A Câmara dos Deputados aprovou na quarta-feira (2) a indicação do senador Rodrigo Pacheco (PSB-MG), de 49 anos, para o cargo de ministro do Tribunal de Contas da União (TCU). A votação terminou com 404 votos favoráveis e 61 contrários. A indicação ainda será promulgada pelo Congresso Nacional.
O nome de Pacheco havia recebido o aval do Senado na terça-feira (1º), em uma votação realizada diretamente no plenário, sem passar pela Comissão de Assuntos Econômicos (CAE). A indicação foi articulada pelo presidente do Senado, Davi Alcolumbre (União-AP), após a abertura da vaga provocada pela saída antecipada do ministro Bruno Dantas.

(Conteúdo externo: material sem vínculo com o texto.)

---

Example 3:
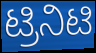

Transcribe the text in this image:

ಟ್ರಿನಿಟಿ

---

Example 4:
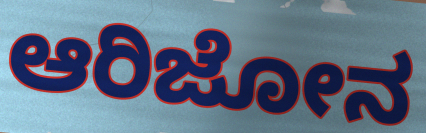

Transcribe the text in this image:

ಆರಿಜೋನ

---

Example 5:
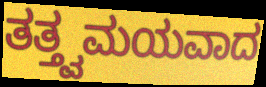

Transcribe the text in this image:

ತತ್ತ್ವಮಯವಾದ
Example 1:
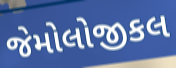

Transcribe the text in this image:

જેમોલોજીકલ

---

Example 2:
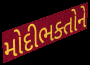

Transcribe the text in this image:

મોદીભક્તોને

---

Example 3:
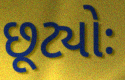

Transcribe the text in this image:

છૂટ્યોઃ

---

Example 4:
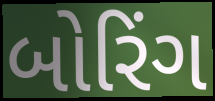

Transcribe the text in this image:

બોરિંગ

Dantas comunicou a renúncia ao cargo na segunda-feira (31), por meio de ofício enviado ao presidente do TCU, Vital do Rêgo Filho. Ele permanece na função até o fim desta semana.
Articulação política
Antes da indicação ao TCU, Pacheco era apontado por aliados de Alcolumbre como possível nome para uma vaga no Supremo Tribunal Federal (STF), aberta após a aposentadoria do ministro Luís Roberto Barroso.

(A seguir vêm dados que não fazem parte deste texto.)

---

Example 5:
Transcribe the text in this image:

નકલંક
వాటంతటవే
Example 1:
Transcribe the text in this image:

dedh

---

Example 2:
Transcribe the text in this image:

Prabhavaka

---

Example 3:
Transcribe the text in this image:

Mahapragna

O presidente Luiz Inácio Lula da Silva (PT), porém, escolheu o advogado-geral da União, Jorge Messias, para o posto. A indicação acabou rejeitada pelo Senado.

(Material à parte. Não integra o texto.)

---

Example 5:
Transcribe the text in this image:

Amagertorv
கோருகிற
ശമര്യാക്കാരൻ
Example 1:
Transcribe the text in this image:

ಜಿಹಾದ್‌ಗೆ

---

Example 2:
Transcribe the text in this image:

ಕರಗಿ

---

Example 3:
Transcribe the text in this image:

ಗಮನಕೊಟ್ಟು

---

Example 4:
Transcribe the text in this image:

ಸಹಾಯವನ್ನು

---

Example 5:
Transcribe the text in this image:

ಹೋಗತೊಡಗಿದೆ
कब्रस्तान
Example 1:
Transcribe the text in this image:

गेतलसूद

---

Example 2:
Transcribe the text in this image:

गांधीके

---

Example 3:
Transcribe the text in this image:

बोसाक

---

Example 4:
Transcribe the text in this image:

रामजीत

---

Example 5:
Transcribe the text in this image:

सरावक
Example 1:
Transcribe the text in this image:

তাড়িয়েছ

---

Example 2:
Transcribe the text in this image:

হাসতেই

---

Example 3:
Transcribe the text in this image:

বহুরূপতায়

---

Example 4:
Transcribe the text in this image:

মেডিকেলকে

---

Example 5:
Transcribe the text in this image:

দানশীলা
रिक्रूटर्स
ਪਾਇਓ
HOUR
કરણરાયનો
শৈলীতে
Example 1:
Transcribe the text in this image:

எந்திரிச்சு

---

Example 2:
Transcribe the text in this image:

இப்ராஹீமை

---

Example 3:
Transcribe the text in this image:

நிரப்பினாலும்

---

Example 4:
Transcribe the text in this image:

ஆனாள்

Após a derrota de Messias, Lula se afastou politicamente de Alcolumbre, a quem atribuiu atuação contrária à aprovação do indicado. Nos últimos dias, os dois retomaram o diálogo, em meio à busca do governo por apoio no Congresso para pautas consideradas prioritárias durante o ano eleitoral.
Entre os temas estão as propostas de emenda à Constituição (PECs) sobre o fim da escala 6×1 e segurança pública, além da medida provisória que prevê o fim da chamada taxa das blusinhas.
Relator elogia trajetória
Relator da indicação na Câmara, o deputado federal Aécio Neves (PSDB-MG) afirmou que Pacheco reúne os requisitos para ocupar o cargo no TCU. Segundo ele, o senador possui experiência jurídica e administrativa e apresenta perfil de equilíbrio e diálogo.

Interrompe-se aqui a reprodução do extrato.